++++ DATA SHOWN ++++

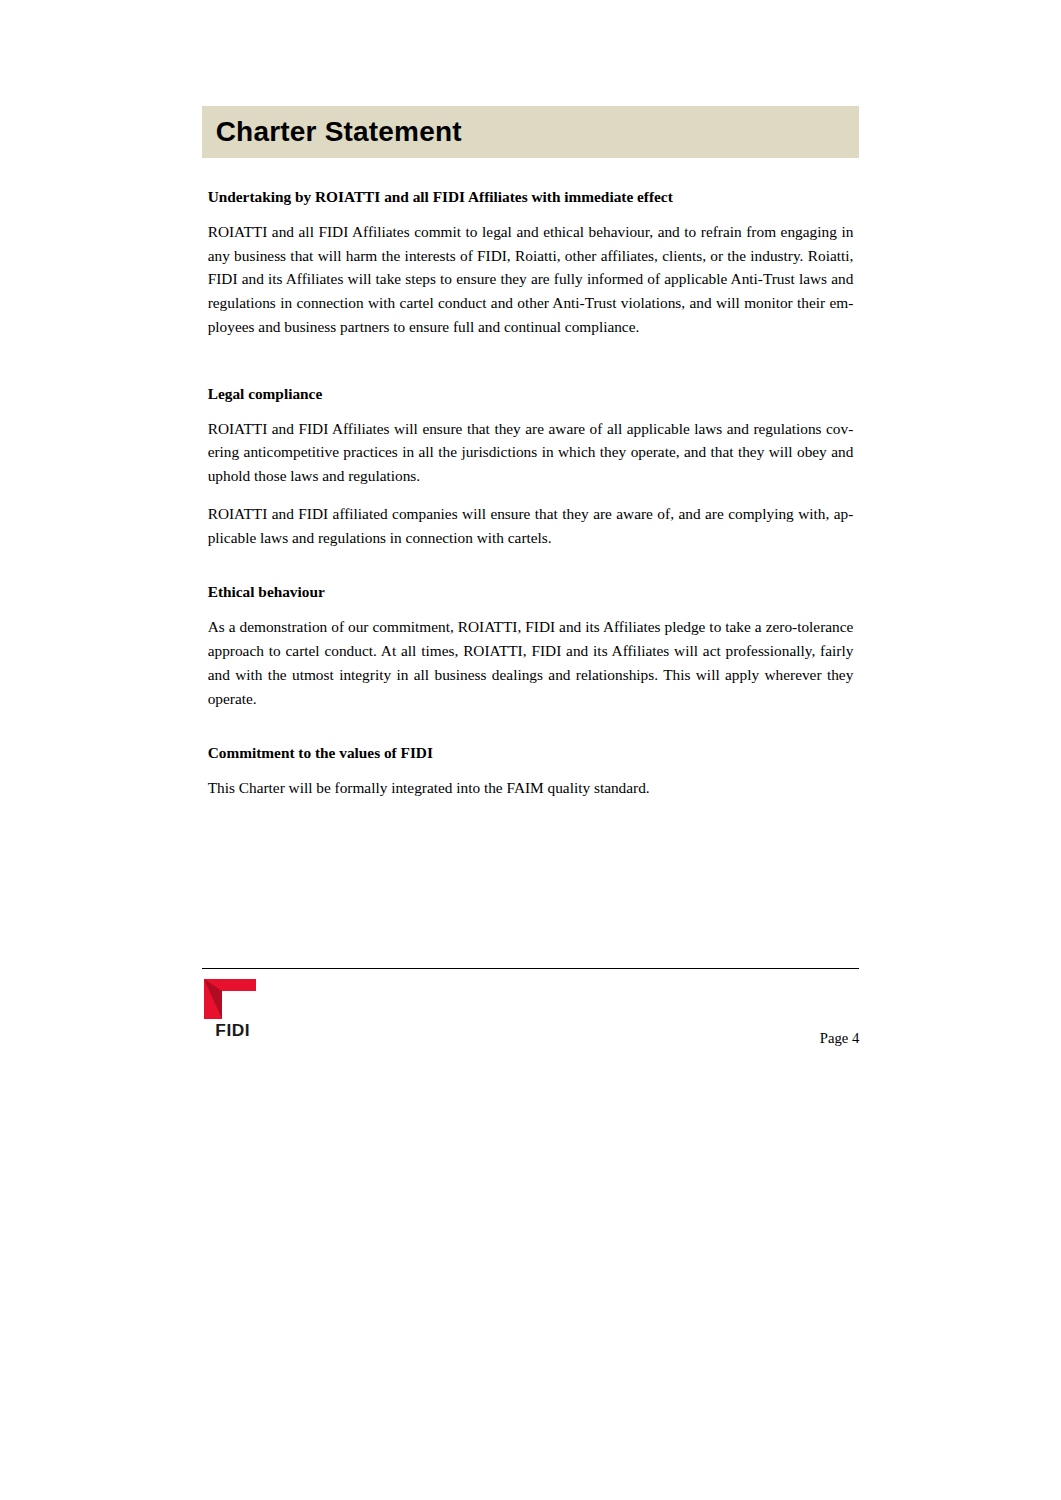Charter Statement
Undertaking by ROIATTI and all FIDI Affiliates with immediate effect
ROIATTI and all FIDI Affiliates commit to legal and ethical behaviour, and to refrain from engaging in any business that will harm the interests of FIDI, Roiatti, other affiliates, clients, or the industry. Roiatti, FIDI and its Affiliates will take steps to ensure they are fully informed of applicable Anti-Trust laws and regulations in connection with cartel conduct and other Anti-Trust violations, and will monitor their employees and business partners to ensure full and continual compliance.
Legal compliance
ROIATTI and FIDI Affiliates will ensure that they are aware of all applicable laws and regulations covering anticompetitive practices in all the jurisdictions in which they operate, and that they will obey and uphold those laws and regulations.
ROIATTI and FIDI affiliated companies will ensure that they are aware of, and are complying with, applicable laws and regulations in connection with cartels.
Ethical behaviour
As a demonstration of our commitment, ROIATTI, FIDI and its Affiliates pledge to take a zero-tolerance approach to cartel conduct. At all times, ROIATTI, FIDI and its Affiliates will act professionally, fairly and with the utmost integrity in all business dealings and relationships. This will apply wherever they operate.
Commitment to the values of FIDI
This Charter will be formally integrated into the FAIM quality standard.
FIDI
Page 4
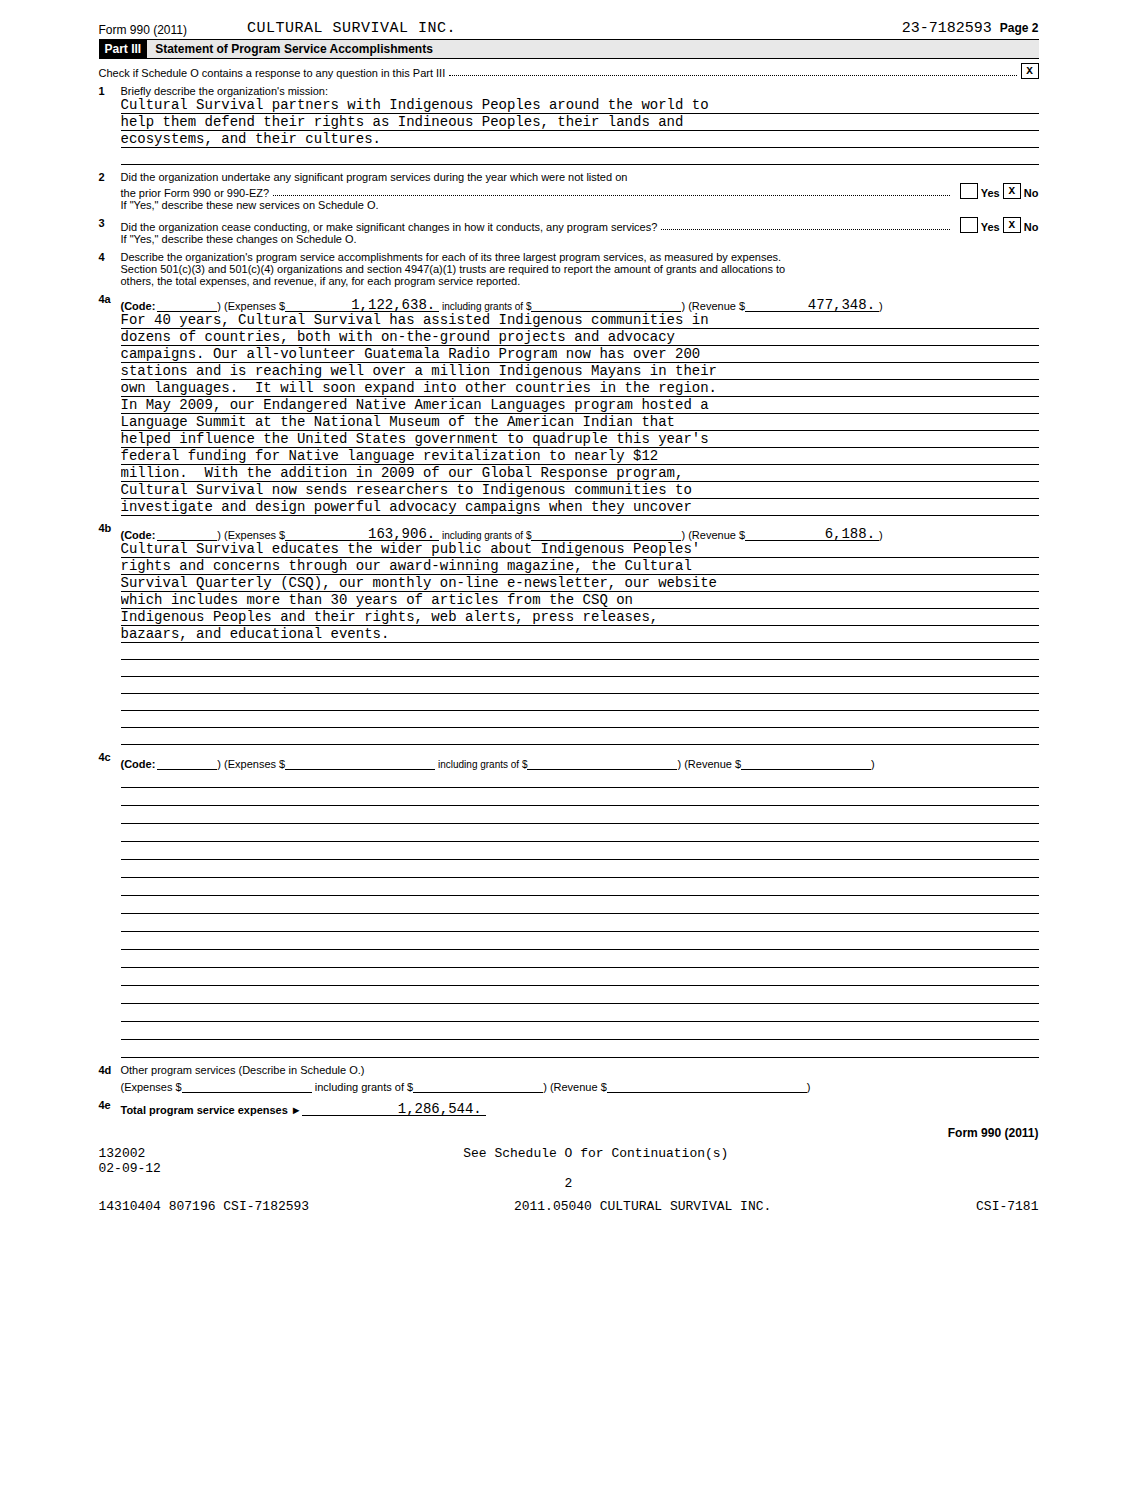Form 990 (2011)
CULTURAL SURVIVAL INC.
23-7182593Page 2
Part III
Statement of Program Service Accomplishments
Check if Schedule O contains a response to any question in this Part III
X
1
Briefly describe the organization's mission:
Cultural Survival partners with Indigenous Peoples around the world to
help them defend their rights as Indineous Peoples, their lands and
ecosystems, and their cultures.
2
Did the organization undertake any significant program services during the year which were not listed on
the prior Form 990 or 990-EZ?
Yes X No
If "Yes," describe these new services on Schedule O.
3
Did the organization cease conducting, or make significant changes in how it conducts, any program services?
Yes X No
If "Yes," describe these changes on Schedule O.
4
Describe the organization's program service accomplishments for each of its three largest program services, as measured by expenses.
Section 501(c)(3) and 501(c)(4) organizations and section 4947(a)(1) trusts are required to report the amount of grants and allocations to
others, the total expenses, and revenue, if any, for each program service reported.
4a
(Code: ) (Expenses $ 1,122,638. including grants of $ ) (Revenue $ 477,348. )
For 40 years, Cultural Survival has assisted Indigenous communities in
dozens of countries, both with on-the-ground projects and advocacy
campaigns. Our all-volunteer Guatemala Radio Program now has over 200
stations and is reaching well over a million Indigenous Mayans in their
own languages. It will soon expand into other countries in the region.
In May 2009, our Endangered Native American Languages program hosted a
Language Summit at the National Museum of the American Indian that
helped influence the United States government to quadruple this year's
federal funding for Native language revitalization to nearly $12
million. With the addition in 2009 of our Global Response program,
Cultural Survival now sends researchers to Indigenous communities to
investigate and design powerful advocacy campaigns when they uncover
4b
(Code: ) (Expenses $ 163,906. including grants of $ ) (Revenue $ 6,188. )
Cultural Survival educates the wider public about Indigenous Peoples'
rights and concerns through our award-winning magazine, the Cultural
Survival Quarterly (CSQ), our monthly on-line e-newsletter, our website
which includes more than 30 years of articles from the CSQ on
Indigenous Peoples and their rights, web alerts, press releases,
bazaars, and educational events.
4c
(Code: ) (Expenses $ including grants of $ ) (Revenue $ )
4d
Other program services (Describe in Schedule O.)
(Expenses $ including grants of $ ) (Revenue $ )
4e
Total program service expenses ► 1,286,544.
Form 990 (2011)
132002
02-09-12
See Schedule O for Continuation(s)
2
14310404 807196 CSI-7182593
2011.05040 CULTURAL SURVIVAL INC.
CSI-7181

++++

*AIM OF THE TASK*. All lines holding the word "rights" must be copied from the data.

*RESPONSE AREA*.
help them defend their rights as Indineous Peoples, their lands and
rights and concerns through our award-winning magazine, the Cultural
Indigenous Peoples and their rights, web alerts, press releases,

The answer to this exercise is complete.